Я бы не стал, хотя в этой глуши никто не говорил по-английски. В этом, собственно, не было нужды: иностранцев в городе было двое – мы с женой. Ставни закрывались в девять, фонари стояли редко, не слышно было даже телевизоров. Вечерняя улица казалась скучнее Пруста, но мне она все равно нравилась, ибо по обеим сторонам дома с обнаженными балками вываливали на тротуар брюхо. Один из них, ровесник трех мушкетеров, стоял уж совсем набекрень. За частым переплетом чердачного окошка тлел оранжевый абажур. Я бы туда переехал, но место оказалось занятым, о чем мне и сказала выглянувшая хозяйка.

– Давно вы здесь живете? – спросил я на пальцах.

– Четыреста лет, – ответила она, указав на дату, выбитую над порталом.

Эренбург считал, что даже красота не спасает французскую провинцию от скуки. «Здешние церкви, – писал он, – все равно что музей итальянской живописи в Пензе».

Мне трудно согласиться, потому что я и сам вырос вроде как в Пензе, но – с архитектурой. А с ней не бывает провинции: в старом городе каждый переулок ведет к собору, а он-то уж точно – столица.

Шартр

Пара разномастных шпилей кафедрального собора, как и раньше, торчали прямо из поля. Собор подавлял город, он был его центром и причиной, поэтому весь день мы не могли отойти – ни далеко, ни надолго. Погода быстро менялась, и мы постоянно забегали внутрь, полюбоваться тем, что натворила с витражами новая туча.

У каждого окна был свой сюжет – полупонятный, полузнакомый, как слова в мессе. Мы знали – о чем, и ладно. От старых мастеров не требовали подробностей: ветвь заменяла сад, плод – соблазн, череп – грех. Рассказ лепился из цвета и не зависел от действительности. Богородица любила синий. Злодеи носили желтое. Рыцари получались зелеными, кони – розовыми, неба не было вовсе.

Каждый витраж в церкви безошибочно балансировал между рассказом и декорацией. Смысл и красота складывались в подвижную гармонию. Любой луч менял состав, но всегда к лучшему. Цветной воздух дрожал в соборе, выжимая последние фотоны из заходящего солнца. Когда оно исчезло, заиграл орган. Сперва я даже не заметил инструмента, да и теперь он терялся в каменных зарослях, но звук нельзя было не узнать: токката и фуга ре минор. В триллерах ее играют свихнувшиеся монстры, здесь она была на месте.

Романтики сравнивали средневековые соборы с лесом, с кружевами, с симфонией, мы, как все умное и сложное, – с компьютером. Чтобы он заработал, в него надо было загрузить программу.
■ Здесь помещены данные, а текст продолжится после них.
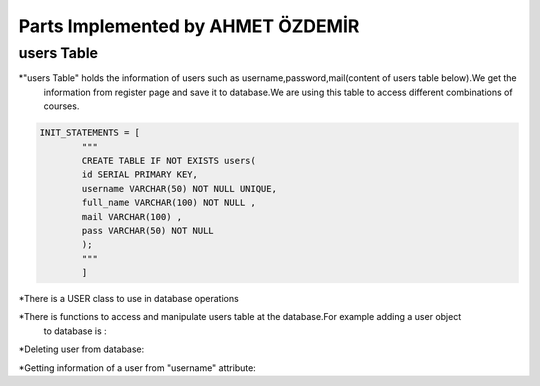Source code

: Parts Implemented by AHMET ÖZDEMİR
================================

users Table
-----------
*"users Table" holds the information of users such as username,password,mail(content of users table below).We get the 
	information from register page and save it to database.We are using this table to access different combinations of courses.

.. code-block:: python

	INIT_STATEMENTS = [
		"""
		CREATE TABLE IF NOT EXISTS users(
		id SERIAL PRIMARY KEY,
		username VARCHAR(50) NOT NULL UNIQUE,
		full_name VARCHAR(100) NOT NULL ,
		mail VARCHAR(100) ,
		pass VARCHAR(50) NOT NULL
		);
		"""
		]
	
*There is a USER class to use in database operations

.. code-block:: python
	class User(UserMixin):
		def __init__(self, username,password):
			self.username = username
			self.name=""
			self.email=""
			self.password = password
			self.active = True
			self.is_admin = False

		def get_id(self):
			return self.username

		@property
		def is_active(self):
			return self.active


	def get_user(user_id):
		password = current_app.config["PASSWORDS"].get(user_id)
		user = User(user_id, password) if password else None
		if user is not None:
			user.is_admin = user.username in current_app.config["ADMIN_USERS"]
		return user	
	
*There is functions to access and manipulate users table at the database.For example adding a user object 
	to database is :


.. code-block:: python
	def add_user(self,User):
        with dbapi2.connect(self.dbfile) as connection:
            cursor = connection.cursor()
            query = "INSERT INTO users (username,full_name,mail,pass) VALUES (%s, %s, %s, %s)"
            cursor.execute(query, (User.username, User.name, User.email,User.password))
            connection.commit()
            user_key = cursor.lastrowid
        return user_key

*Deleting user from database:

.. code-block:: python
    def delete_user(self,user_key):
        with dbapi2.connect(self.dbfile) as connection:
            cursor = connection.cursor()
            query = "DELETE FROM users WHERE (ID = %s)"
            cursor.execute(query,user_key)
            connection.commit()

*Getting information of a user from "username" attribute:

.. code-block:: python
    def get_user(self,Username):
        with dbapi2.connect(self.dbfile) as connection:
            cursor = connection.cursor()
            query = "SELECT username,full_name,mail,pass FROM users WHERE (username = %s)"
            connection.commit()
            cursor.execute(query,[Username])
            username,name,email,password=cursor.fetchone()
            user=User(username,password)
            user.email=email
            user.name=name
        return user
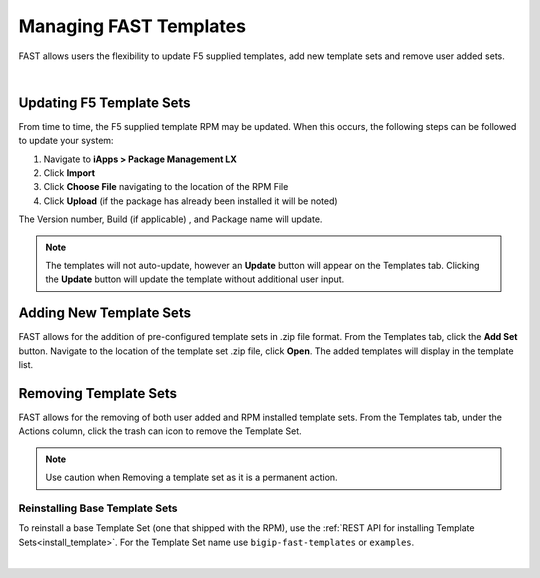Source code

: .. _managing-templates:

Managing FAST Templates
=======================

FAST allows users the flexibility to update F5 supplied templates, add new template sets and remove user added sets.

|

Updating F5 Template Sets
-------------------------

From time to time, the F5 supplied template RPM may be updated. When this occurs, the following steps can be followed to update your system:

1. Navigate to **iApps > Package Management LX**
2. Click **Import**
3. Click **Choose File** navigating to the location of the RPM File
4. Click **Upload** (if the package has already been installed it will be noted)

The Version number, Build (if applicable) , and Package name will update.

.. NOTE:: The templates will not auto-update, however an **Update** button will appear on the Templates tab. Clicking the **Update** button will update the template without additional user input.


Adding New Template Sets
------------------------

FAST allows for the addition of pre-configured template sets in .zip file format. 
From the Templates tab, click the **Add Set** button.  Navigate to the location of the template set .zip file, click **Open**.  The added templates will display in the template list.


Removing Template Sets
----------------------

FAST allows for the removing of both user added and RPM installed template sets.  From the Templates tab, under the Actions column, click the trash can icon to remove the Template Set.

.. NOTE:: Use caution when Removing a template set as it is a permanent action.

Reinstalling Base Template Sets
^^^^^^^^^^^^^^^^^^^^^^^^^^^^^^^

To reinstall a base Template Set (one that shipped with the RPM), use the :ref:`REST API for installing Template Sets<install_template>`.
For the Template Set name use ``bigip-fast-templates`` or ``examples``.

|

.. |br| raw:: html

   <br />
Бах писал лучшие из них. Они создавали резонанс музыки с архитектурой, поднимая душу к сводам.

Чтобы все это возникло, не нужен Бог, достаточно было в него верить, и этому помогали мощи. Они питали собор чудотворной энергией, которую мы, путая форму с содержанием, не умеем ощутить. И зря. Ведь плоть святого, его кость или прядь, убеждала прихожан в том, что вся эта дикая история – правда. Мощи служили залогом обещанного бессмертия. Трудно понять? А вы посмотрите на Итигэлова. Как легко нетленный труп бурятского ламы внушил XXI веку те же надежды, что и XIII.

Выйдя наконец наружу, мы повстречали на площади клоуна, на которого я не обратил внимания утром. Сейчас он показался странным. Клоун не собирал мелочь, развлекая публику. Разряженный по-цирковому, он исполнял роль, учтенную средневековым благочестием. Хроники именовали ее «жонглер Господа». К вечеру, однако, он угомонился и тихо сидел на скамье с живой курицей. Между ними стояла бутылка красного.

Шамбор

– Вчера мы были в гостях у Бога, – объявил я программу, – сегодня отправимся к царям.